Opening Words from Sun. November 8 by Kayla Vaughan

Good Morning. Many of you may know that some of our members have met with the Ladue Police chief, Rich Wooten to discuss policing and how to achieve the goal of having people of color receive fair treatment. The chief has been responsive and we plan to continue building this relationship. We, in the loosely affiliated group here at Ethical, welcome the participation and involvement of others. We have been conducting monthly Black Lives Matter vigils following Platform and there is one today. I hope you will join us immediately after platform out front. We are excited to have a group here at Ethical that is focused on racial justice and connecting with the broader and growing local movement. Kate will be giving a brief report on the recent Accountability meeting that many of us attended last Sunday.

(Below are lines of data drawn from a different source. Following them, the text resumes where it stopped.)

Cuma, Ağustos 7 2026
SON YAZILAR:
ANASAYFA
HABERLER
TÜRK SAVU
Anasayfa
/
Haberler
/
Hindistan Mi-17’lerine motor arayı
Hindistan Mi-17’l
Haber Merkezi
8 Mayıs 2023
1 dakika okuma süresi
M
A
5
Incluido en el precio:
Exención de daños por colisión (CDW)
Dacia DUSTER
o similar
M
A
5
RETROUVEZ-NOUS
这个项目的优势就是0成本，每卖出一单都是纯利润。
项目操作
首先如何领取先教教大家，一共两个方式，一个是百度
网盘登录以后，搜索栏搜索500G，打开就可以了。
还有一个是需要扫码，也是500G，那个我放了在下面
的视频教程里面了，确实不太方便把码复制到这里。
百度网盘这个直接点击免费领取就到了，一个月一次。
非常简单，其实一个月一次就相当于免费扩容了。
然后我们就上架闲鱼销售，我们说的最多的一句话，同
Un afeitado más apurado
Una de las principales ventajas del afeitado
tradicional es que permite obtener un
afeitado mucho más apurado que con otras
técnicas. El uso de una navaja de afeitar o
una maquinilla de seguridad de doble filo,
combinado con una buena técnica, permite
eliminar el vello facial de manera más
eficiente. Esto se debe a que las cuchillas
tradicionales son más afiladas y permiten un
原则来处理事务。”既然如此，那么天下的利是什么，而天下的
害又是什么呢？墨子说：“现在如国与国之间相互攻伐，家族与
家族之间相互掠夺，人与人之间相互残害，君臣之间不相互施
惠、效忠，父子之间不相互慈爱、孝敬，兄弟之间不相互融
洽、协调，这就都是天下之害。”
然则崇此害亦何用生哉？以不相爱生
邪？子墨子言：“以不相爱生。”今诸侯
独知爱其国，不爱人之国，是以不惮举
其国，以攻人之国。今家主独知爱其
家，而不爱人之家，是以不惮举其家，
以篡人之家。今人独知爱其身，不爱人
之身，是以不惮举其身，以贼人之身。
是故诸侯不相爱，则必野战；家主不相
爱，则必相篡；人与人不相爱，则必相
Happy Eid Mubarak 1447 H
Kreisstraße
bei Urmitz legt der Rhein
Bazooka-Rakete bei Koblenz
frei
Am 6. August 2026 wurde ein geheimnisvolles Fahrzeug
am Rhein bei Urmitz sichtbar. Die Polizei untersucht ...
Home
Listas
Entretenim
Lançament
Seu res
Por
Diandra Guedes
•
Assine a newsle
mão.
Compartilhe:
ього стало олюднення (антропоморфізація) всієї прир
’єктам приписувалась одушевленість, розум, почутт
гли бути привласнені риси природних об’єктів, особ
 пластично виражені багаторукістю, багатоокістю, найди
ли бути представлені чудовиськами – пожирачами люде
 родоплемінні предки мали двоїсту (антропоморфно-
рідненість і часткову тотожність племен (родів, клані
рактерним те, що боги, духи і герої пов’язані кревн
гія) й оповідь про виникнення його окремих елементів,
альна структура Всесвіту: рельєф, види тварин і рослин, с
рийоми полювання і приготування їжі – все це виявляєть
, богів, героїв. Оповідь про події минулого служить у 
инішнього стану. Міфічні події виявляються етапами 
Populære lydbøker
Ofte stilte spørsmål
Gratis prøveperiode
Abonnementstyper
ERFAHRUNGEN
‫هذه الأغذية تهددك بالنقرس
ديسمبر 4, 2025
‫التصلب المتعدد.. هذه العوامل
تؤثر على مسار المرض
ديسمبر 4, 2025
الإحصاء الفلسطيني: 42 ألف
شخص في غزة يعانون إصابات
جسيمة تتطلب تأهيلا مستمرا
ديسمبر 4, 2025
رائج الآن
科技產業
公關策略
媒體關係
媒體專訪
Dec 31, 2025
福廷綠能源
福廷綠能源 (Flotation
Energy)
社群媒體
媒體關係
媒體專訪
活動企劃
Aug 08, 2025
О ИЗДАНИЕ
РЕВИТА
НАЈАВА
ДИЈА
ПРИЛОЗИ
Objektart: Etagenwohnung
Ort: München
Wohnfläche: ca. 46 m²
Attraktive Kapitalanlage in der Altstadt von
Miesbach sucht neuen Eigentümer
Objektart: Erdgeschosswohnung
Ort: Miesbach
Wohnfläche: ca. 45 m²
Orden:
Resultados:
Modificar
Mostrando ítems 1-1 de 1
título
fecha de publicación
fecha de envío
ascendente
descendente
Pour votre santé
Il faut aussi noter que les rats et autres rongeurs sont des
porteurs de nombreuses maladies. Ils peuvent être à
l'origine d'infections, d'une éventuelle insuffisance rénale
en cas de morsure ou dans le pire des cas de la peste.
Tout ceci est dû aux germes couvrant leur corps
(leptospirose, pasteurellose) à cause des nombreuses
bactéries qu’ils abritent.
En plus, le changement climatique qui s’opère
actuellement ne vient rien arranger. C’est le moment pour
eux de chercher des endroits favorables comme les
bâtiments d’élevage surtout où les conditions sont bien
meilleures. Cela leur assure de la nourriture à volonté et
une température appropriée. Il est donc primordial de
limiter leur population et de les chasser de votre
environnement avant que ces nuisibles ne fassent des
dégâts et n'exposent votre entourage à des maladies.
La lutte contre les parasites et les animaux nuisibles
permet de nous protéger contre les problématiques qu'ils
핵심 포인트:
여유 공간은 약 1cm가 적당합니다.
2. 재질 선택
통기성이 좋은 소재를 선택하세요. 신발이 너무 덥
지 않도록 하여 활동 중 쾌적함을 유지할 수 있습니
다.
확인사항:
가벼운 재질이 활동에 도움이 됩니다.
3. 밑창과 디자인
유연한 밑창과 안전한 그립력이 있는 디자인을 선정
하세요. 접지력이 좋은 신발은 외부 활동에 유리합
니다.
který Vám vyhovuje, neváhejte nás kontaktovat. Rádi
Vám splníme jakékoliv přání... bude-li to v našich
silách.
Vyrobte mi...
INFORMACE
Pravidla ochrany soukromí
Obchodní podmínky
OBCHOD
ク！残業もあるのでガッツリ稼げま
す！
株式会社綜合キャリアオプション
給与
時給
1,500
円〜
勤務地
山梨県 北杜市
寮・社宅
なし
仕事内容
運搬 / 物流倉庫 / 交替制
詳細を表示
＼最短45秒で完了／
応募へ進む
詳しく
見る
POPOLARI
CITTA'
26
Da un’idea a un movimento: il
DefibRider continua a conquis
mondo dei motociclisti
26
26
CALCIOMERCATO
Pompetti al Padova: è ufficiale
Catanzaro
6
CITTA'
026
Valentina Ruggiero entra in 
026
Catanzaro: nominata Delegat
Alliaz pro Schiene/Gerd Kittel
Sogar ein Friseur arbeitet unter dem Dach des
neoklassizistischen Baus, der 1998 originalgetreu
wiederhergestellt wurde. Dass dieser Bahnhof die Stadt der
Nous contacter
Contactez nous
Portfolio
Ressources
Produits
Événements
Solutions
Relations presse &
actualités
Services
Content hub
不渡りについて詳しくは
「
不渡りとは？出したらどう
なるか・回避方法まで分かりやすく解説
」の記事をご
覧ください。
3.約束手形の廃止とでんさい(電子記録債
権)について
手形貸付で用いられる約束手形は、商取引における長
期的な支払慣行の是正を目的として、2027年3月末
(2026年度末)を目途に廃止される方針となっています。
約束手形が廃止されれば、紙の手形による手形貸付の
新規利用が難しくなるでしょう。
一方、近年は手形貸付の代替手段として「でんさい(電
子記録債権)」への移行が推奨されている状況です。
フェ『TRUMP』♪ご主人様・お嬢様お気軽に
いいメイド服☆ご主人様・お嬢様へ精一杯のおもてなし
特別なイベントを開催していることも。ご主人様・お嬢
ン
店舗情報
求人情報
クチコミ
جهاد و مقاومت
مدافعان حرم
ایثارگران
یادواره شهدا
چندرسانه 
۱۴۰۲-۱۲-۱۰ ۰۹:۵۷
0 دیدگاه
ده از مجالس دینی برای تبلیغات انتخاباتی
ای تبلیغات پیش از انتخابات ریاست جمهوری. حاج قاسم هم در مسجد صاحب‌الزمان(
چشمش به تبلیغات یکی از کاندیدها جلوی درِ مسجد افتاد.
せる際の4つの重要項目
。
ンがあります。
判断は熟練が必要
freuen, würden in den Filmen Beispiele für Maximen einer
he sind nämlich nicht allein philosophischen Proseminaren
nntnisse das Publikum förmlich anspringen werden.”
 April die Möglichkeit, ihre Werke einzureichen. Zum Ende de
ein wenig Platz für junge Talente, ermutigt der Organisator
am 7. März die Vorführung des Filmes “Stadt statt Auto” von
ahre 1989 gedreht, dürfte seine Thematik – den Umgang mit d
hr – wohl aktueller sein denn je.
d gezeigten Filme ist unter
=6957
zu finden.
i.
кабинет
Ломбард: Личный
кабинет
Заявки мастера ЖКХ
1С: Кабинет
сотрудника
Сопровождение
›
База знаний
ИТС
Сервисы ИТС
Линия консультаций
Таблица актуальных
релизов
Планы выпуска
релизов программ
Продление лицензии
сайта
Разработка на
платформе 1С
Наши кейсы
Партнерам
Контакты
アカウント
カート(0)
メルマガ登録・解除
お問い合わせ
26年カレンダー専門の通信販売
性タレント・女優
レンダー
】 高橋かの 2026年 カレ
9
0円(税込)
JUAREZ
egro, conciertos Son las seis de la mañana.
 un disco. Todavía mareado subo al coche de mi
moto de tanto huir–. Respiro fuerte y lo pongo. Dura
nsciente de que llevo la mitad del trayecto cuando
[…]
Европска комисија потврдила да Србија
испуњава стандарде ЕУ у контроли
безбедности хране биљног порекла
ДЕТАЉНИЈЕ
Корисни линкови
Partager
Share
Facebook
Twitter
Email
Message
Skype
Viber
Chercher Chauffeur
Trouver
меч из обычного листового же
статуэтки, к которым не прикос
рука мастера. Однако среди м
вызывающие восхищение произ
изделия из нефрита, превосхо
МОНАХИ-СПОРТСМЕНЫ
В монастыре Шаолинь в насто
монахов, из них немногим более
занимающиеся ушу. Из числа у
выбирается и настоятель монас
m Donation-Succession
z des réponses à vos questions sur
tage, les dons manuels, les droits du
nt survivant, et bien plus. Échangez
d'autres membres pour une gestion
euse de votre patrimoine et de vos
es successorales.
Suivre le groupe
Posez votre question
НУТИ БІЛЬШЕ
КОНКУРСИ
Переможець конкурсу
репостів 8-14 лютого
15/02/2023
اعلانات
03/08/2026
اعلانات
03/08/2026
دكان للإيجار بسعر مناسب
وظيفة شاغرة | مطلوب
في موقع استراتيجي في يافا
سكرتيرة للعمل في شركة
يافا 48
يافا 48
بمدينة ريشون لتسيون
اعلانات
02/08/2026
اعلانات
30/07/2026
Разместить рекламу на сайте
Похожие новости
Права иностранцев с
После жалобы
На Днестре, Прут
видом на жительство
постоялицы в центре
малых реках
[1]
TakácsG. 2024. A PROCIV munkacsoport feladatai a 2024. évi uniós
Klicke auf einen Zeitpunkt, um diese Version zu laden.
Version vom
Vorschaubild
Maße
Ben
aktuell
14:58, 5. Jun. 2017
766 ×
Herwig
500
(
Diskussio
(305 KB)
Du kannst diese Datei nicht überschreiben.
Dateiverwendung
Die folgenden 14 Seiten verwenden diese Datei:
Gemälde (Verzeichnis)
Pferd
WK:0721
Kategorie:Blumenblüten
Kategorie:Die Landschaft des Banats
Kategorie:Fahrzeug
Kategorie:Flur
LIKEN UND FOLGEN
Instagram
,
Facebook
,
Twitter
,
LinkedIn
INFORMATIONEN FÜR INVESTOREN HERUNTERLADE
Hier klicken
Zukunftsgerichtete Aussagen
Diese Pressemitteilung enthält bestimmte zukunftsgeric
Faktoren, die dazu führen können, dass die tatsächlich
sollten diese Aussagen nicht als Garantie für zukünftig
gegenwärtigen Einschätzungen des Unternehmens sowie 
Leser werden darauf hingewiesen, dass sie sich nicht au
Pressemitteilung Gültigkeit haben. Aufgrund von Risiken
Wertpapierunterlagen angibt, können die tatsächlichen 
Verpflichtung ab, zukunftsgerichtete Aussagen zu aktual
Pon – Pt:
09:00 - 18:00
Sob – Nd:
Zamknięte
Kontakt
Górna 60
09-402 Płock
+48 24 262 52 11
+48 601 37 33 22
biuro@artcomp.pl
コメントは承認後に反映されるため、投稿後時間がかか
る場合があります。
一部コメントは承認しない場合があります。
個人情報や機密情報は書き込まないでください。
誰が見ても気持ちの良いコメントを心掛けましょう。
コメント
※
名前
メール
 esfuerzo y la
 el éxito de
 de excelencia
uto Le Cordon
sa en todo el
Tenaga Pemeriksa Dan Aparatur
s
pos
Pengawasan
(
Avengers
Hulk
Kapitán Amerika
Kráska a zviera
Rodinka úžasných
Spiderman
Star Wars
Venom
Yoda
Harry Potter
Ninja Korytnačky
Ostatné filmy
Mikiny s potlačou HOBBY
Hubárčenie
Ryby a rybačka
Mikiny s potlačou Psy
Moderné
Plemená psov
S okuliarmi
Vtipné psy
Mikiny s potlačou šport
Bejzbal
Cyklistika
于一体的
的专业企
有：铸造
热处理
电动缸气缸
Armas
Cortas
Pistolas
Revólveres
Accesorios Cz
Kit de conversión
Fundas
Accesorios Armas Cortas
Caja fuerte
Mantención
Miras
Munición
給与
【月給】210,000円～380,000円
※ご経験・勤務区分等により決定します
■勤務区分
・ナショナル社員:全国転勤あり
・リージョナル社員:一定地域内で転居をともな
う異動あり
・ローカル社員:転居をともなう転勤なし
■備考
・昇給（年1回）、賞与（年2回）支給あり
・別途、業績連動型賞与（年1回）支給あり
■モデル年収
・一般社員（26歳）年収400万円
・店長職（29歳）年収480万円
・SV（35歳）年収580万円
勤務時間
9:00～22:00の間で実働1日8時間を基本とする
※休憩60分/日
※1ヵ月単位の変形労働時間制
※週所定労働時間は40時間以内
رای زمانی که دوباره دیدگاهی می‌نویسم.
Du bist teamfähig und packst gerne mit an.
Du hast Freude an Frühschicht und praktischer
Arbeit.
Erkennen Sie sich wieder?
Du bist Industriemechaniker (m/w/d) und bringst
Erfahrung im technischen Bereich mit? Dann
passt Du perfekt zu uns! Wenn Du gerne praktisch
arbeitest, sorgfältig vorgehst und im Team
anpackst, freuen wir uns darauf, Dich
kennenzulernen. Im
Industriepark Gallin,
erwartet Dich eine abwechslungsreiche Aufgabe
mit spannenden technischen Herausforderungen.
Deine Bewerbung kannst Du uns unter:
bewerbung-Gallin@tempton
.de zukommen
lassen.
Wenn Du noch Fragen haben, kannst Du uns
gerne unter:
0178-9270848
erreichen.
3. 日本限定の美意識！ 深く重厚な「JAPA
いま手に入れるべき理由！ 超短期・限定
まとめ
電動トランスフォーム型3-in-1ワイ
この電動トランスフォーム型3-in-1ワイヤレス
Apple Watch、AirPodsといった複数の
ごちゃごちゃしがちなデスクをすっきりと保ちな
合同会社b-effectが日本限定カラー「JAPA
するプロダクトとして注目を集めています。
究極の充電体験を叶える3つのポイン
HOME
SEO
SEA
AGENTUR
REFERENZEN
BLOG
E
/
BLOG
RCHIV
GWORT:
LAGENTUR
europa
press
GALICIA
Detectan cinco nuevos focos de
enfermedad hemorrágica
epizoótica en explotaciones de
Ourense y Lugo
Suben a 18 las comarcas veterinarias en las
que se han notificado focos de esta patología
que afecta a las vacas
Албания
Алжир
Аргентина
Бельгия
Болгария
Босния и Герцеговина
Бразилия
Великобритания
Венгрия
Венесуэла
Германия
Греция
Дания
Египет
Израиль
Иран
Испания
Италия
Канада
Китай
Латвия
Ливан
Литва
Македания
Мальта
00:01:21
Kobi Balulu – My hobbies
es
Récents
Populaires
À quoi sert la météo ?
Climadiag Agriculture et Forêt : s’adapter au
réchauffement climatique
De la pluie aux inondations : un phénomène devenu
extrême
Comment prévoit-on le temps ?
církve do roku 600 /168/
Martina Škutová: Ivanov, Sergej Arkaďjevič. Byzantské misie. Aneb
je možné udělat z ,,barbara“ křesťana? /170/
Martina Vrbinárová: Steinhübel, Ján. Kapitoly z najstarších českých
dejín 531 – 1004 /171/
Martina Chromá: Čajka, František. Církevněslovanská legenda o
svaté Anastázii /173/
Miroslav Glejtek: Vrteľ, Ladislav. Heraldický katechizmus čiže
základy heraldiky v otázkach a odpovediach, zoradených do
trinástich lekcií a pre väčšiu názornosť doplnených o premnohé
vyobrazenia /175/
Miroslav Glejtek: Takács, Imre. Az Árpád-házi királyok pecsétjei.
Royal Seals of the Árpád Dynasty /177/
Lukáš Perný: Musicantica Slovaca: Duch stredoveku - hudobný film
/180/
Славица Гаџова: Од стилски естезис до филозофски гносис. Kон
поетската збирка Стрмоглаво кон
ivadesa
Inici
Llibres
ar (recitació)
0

I feel very personally compelled to engage in racial justice work. Recently I learned a history lesson that I want to share. One of our core values is “we can learn from the past to build for the future”. If one puts this core value into a context of working for social justice, then it follows that we have to know the past. Many of us, and not only white people, are completely ignorant of the astounding level of racial violence perpetrated following Reconstruction after our Civil War. Only in the last few weeks have I learned of the Colfax Massacre which occurred in Colfax, Louisiana, on April 13, 1873, in a small town less than 2 hours from where I grew up. Formerly enslaved men stepped forward to defend the election of some white Republicans for whom they had voted and who won elections in 1872 to local offices in Colfax. These black men, newly enfranchised citizens, occupied the court house in Colfax to prevent the installation of the losing candidates, supported by the white supremacists. The white supremacists gathered forces from surrounding parishes. The whites were heavily harmed and radically outnumbered the defenders of the election results; the whites shot and killed over a hundred of the blacks.

Realizing that they were hopelessly outnumbered and outgunned, dozens of the black courthouse defenders surrendered. The black men after being taken prisoner, the fighting over, were lynched and many were butchered–very brutally murdered. The official death count was 3 whites and 105 blacks although strong evidence exists that the black death count may have been 3 times higher.

I still remember my high school American History teacher, Miss Mattie Grey Brown, who taught us that after Reconstruction came REDEMPTION—the institution of Jim Crow (although she never used that term). What was redeemed, following Reconstruction, was OUR WAY OF LIFE. Students were not taught facts, we were taught revisionist history.

As mentioned earlier, I feel compelled to work for racial justice. I also feel connected to the Colfax Massacre in an uncomfortable way. My great-great grandfather, Thomas Riddle Vaughan, was among several white democrats who illegally occupied seats in the Louisiana state legislature following elections held in November 1874 . On January 4, 1875 he was ejected at bayonet point by Federal troops from the floor of the Louisiana State Legislature.

In order for me to learn from the past, I have to know it. Then, it is up to me to work for the kind of future I want to build. I plan to be out front for our vigil after platform and I hope you will join us.